The U.S. military is entering into an unprecedented era of competitive Electronic Warfare (EW) environments against peer and near-peer adversaries alike. Threats have evolved considerably over the years since current EW systems were designed, and technology advancements have accelerated since the turn of the century. Air-defense systems leverage more radars than ever before – each an individual threat that Airborne Electronic Attack (AEA) systems must target – overwhelming the capability of assets currently in the field. Further, since the early 2000s, there has been a shift from U.S. adversaries toward employing low-frequency tactics to take out aircraft. The U.S. military requires a capable EW system today that can overmatch enemy air defense systems with the flexibility to adapt to the growing adversarial capabilities of tomorrow.
An increase in the number of threats, as well as the power an EW asset can manage, is a paramount requirement for expeditious success in AEA missions going forward. Just as important is the safety of U.S. personnel and survivability of assets; enabling warfighters to engage more threats from farther away provides tactical advantages and flexibility. Currently the U.S. Navy’s EA-18G Growler is the U.S. Department of Defense’s only tactical EW platform, supporting joint-force missions as well as the Navy’s. The naval service is currently evaluating proposals to replace the Growler’s current ALQ-99 Tactical Jamming System. Considering the lifecycle of such a critical system and how fast technology evolves, it is imperative that the U.S. military look to new, open-systems design approaches to ensure the viability of next-generation platforms for the long term. While previously produced solutions might meet the requirements now, older systems become expensive to maintain over time and do not provide the same glide path for technology insertions or robust maintenance plans that can facilitate capabilities.
“Some threats employ using lower frequency detection systems. They don’t get the same high-confidence solution they might out of, say, an X-band asset, but it can be good enough to employ a long-distance weapon with its own terminal guidance. The Navy has a large appetite for more-capable systems. They recognize they have capability gaps – and they also recognize emerging threats will require them to adapt the system over time. They want a solution that can operate in the fight today but also need to quickly incorporate new technology to combat emerging air-defense systems,” John Ghosh, L3Harris Technologies Business Development director, said.

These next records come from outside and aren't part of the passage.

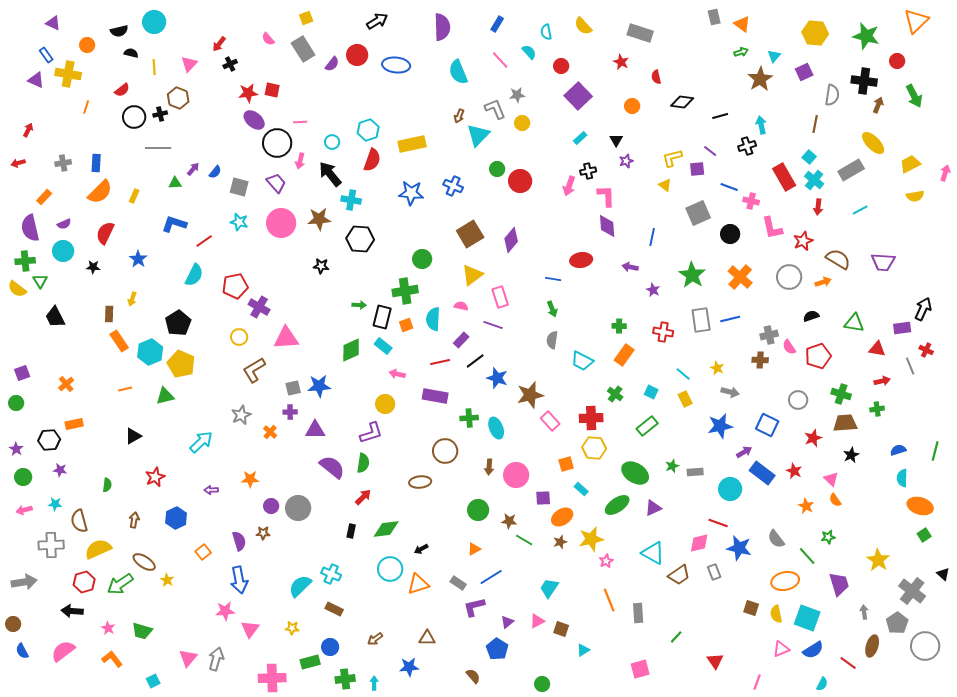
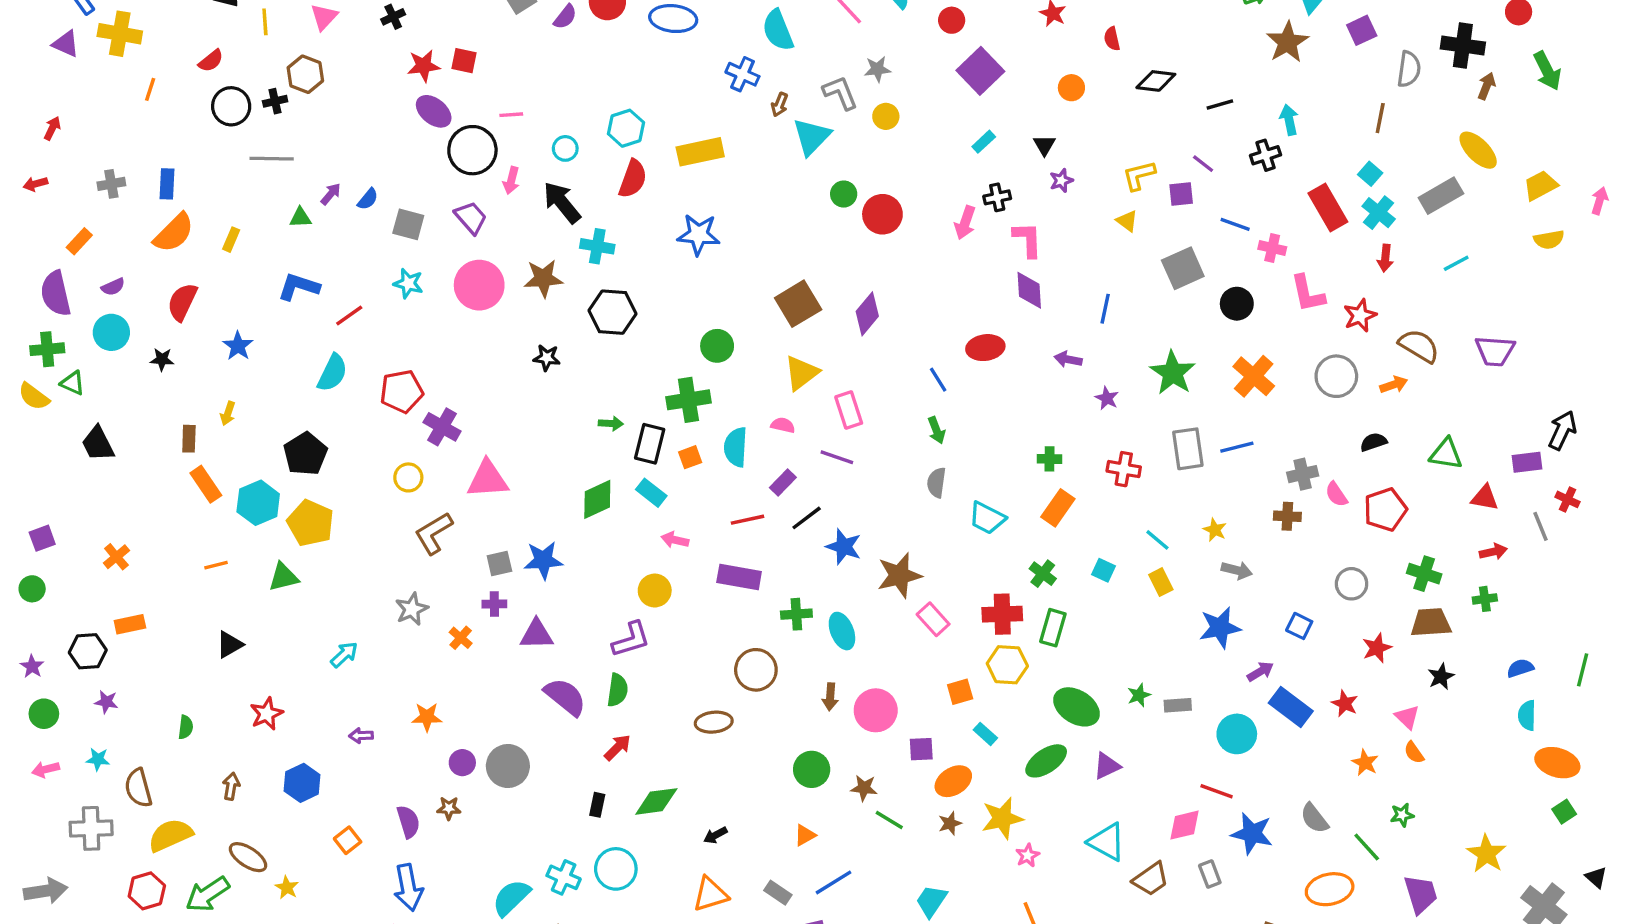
blue cross: (453, 186) -> (742, 74), moved
blue line: (553, 279) -> (938, 380), turned 49
green triangle: (40, 281) -> (73, 383), turned -35
blue square: (767, 425) -> (1299, 626), size x0.7
green rectangle: (647, 426) -> (1053, 628), moved, turned -35
cyan arrow: (201, 442) -> (344, 655), size x0.7
cyan circle: (390, 569) -> (616, 869), moved

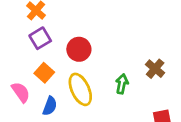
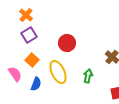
red circle: (79, 49) -> (67, 43), moved
green arrow: (122, 84) -> (88, 76), moved

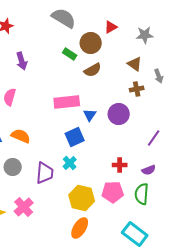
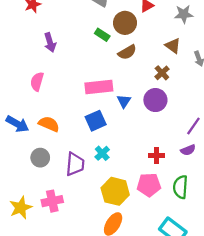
brown cross: (137, 89) -> (162, 73), moved, turned -32
blue square: (75, 137) -> (96, 121), moved
purple semicircle: (149, 170) -> (188, 150), moved
pink cross: (24, 207) -> (52, 201), turned 30

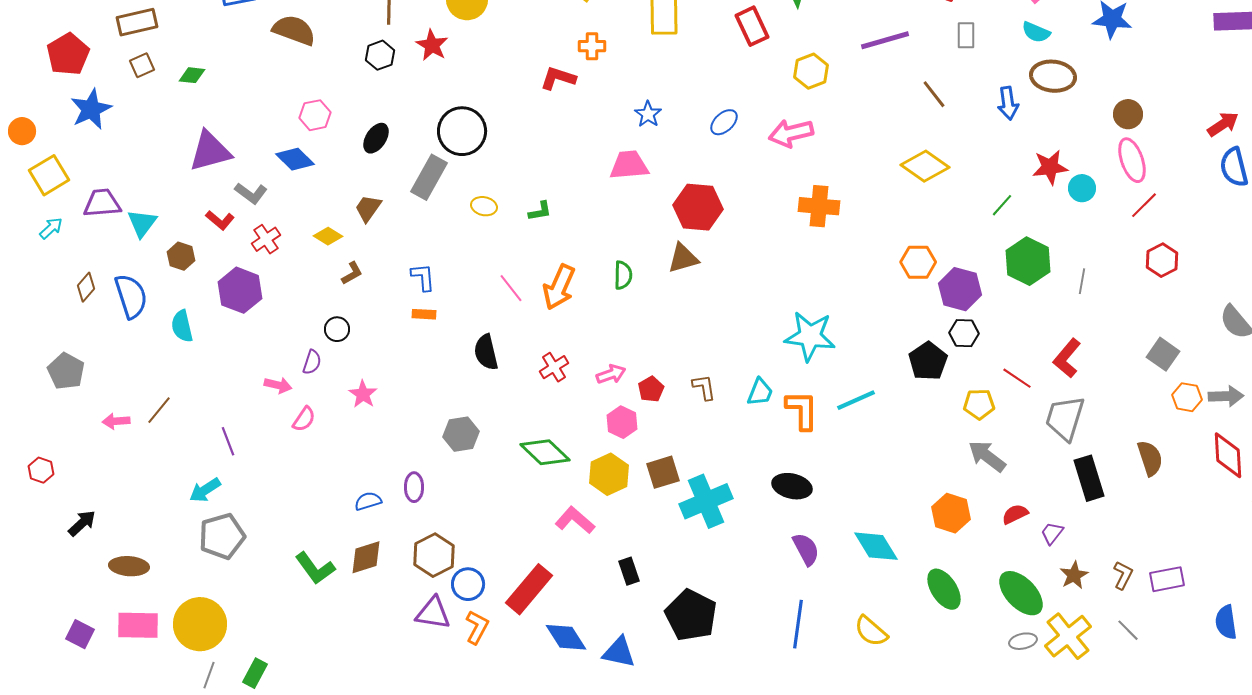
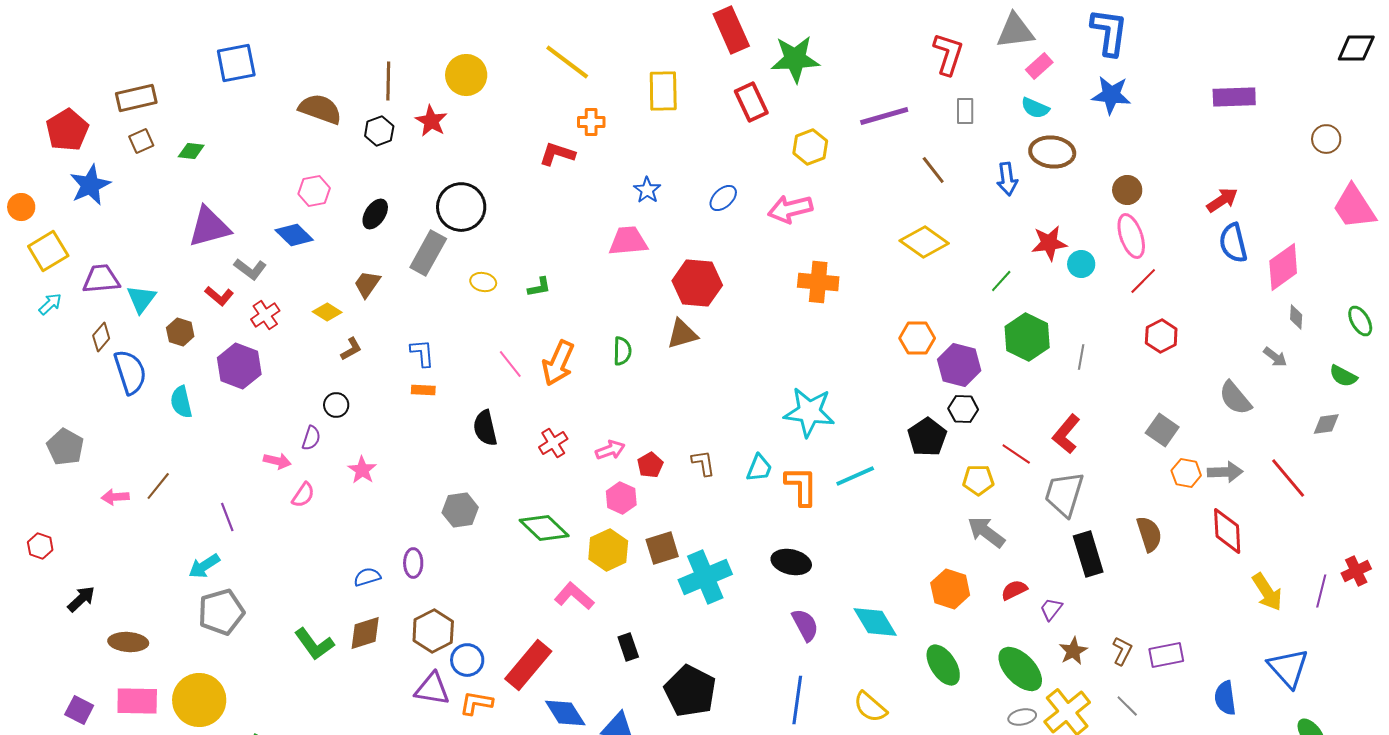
brown semicircle: (294, 30) -> (320, 109), moved
brown diamond: (86, 287) -> (101, 337), moved
orange L-shape: (477, 627) -> (476, 703), turned -108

“It’s about owning the spectrum. noting that many of L3Harris’ waveforms perform in low-band frequency, the same as those emerging as a threat to U.S. aircraft in current combat. “If we can figure out how to prevent people from jamming our communications, we can do the inverse and jam radars and their communications,” Randy Randy Smith, L3Harris project manager of the Next Generation Jammer program.
L3Harris has been an industry leader in delivering resilient communications datalinks to global defense organization for decades. To design robust waveforms that can stand up to jamming threats, engineers must have a solid understanding of how adversaries attempt to attack U.S. communications systems – and how they might look to in the future. With that in mind, Electronic Warfare is a natural adjacency for one of the world’s preeminent resilient waveform producers, according to Randy Smith, L3Harris project manager of the Next Generation Jammer program. L3Harris began collaborating with government labs and investing internal research and development funding into EW technology in the late 2000s, he said. The company first won several small government contracts in the field as it proved its capability, which led to producing a jamming effects simulator for the U.S. Navy. With its prowess in designing resilient communication solutions and investments made in translating those skills and honing them for EW capabilities, L3Harris is well-positioned to provide the U.S. military AEA technology that can meet the threat today and become stronger over time to continue to outmatch adversarial systems for the foreseeable future.
L3Harris’ design approaches facilitate the power required to overwhelm targets at distances that U.S. assets cannot be touched. Expertise in advanced waveforms gives the company the ability to design tailored, flexible solutions to counter distinct threats. Most importantly, L3Harris understands the evolving threat environment and drove enhancements for more targets to be engaged by a single asset than ever before. L3Harris Technologies submitted a proposal this month for the U.S. Navy’s Next Generation Jammer – Low Band (NGJ-LB) competition. L3Harris won the original contract in December 2020 with an “Outstanding” technically evaluated solution that led to a protest by a competitor. The program includes prototype development and deliveries of tactical jamming pods designed to modernize the EA-18G Growler’s Electronic Warfare (EW) capability.
NGJ-LB will be a high-powered and advanced AEA system. L3Harris’ jamming pod enables extended stand-off jamming, covers a broad spectrum of frequencies to service U.S. Department of Defense-wide EW demands, and will be more sustainable than the current system. The system will operate seamlessly with joint and allied forces and can incorporate new technologies to counter emerging threats. The Navy expects contracted work to be completed within five years. NGJ-LB will address shortfalls in capability, availability and sustainment of the Navy’s existing AN/ALQ-99 Tactical Jamming System. L3Harris is leveraging decades of industry-leading experience in providing resilient communication datalinks and significant internal research and development investments in EW to deliver a system to meet future needs today.